Provided material ->

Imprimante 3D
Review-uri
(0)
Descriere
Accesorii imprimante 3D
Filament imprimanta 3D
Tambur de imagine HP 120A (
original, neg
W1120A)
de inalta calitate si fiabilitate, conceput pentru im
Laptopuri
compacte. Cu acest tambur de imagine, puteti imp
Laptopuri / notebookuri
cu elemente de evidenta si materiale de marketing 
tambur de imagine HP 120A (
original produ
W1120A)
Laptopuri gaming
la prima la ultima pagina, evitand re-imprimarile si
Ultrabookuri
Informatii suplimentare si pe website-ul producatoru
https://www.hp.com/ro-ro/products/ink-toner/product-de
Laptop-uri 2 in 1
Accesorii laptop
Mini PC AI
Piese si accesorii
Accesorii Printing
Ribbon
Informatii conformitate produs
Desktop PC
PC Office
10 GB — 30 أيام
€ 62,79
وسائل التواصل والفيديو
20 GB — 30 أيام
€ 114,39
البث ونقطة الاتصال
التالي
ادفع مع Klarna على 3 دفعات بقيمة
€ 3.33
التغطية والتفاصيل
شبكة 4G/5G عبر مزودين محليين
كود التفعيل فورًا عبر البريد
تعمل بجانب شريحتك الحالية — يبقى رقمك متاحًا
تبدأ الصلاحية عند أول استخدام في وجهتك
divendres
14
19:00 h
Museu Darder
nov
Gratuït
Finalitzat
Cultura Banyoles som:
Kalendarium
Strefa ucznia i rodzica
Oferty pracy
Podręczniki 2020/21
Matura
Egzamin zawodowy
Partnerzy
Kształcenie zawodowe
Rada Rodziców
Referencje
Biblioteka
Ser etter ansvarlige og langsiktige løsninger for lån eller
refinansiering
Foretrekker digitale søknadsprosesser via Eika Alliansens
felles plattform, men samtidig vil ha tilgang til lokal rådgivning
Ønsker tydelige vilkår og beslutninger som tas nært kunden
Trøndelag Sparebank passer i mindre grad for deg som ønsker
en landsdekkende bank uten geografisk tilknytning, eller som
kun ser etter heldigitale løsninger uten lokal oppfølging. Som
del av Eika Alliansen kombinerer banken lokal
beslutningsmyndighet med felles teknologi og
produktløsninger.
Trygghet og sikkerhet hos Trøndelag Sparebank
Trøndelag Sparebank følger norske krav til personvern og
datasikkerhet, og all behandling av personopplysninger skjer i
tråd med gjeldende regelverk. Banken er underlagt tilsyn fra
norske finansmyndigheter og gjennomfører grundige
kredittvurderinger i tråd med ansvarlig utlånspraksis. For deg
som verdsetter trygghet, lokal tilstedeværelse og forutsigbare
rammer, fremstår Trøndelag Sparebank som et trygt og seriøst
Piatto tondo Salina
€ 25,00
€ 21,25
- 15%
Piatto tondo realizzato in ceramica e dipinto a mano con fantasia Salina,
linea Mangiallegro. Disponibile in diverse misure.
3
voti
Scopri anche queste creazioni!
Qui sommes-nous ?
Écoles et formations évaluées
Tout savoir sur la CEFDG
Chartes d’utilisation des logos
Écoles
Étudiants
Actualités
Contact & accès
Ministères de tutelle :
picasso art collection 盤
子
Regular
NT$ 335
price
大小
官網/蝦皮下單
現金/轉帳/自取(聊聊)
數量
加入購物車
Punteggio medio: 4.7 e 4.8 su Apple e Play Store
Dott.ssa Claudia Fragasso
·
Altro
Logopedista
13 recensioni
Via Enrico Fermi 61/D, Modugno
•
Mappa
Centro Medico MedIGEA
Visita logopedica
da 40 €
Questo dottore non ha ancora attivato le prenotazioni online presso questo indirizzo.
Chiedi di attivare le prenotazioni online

Task instructions ->
Rewrite the records from their first line through the line containing "Foretrekker digitale søknadsprosesser", inclusive, changing "Kalendarium" to "Terminarz" and leaving everything else as it is. Return only those lines.

Answer box ->
Imprimante 3D
Review-uri
(0)
Descriere
Accesorii imprimante 3D
Filament imprimanta 3D
Tambur de imagine HP 120A (
original, neg
W1120A)
de inalta calitate si fiabilitate, conceput pentru im
Laptopuri
compacte. Cu acest tambur de imagine, puteti imp
Laptopuri / notebookuri
cu elemente de evidenta si materiale de marketing 
tambur de imagine HP 120A (
original produ
W1120A)
Laptopuri gaming
la prima la ultima pagina, evitand re-imprimarile si
Ultrabookuri
Informatii suplimentare si pe website-ul producatoru
https://www.hp.com/ro-ro/products/ink-toner/product-de
Laptop-uri 2 in 1
Accesorii laptop
Mini PC AI
Piese si accesorii
Accesorii Printing
Ribbon
Informatii conformitate produs
Desktop PC
PC Office
10 GB — 30 أيام
€ 62,79
وسائل التواصل والفيديو
20 GB — 30 أيام
€ 114,39
البث ونقطة الاتصال
التالي
ادفع مع Klarna على 3 دفعات بقيمة
€ 3.33
التغطية والتفاصيل
شبكة 4G/5G عبر مزودين محليين
كود التفعيل فورًا عبر البريد
تعمل بجانب شريحتك الحالية — يبقى رقمك متاحًا
تبدأ الصلاحية عند أول استخدام في وجهتك
divendres
14
19:00 h
Museu Darder
nov
Gratuït
Finalitzat
Cultura Banyoles som:
Terminarz
Strefa ucznia i rodzica
Oferty pracy
Podręczniki 2020/21
Matura
Egzamin zawodowy
Partnerzy
Kształcenie zawodowe
Rada Rodziców
Referencje
Biblioteka
Ser etter ansvarlige og langsiktige løsninger for lån eller
refinansiering
Foretrekker digitale søknadsprosesser via Eika Alliansens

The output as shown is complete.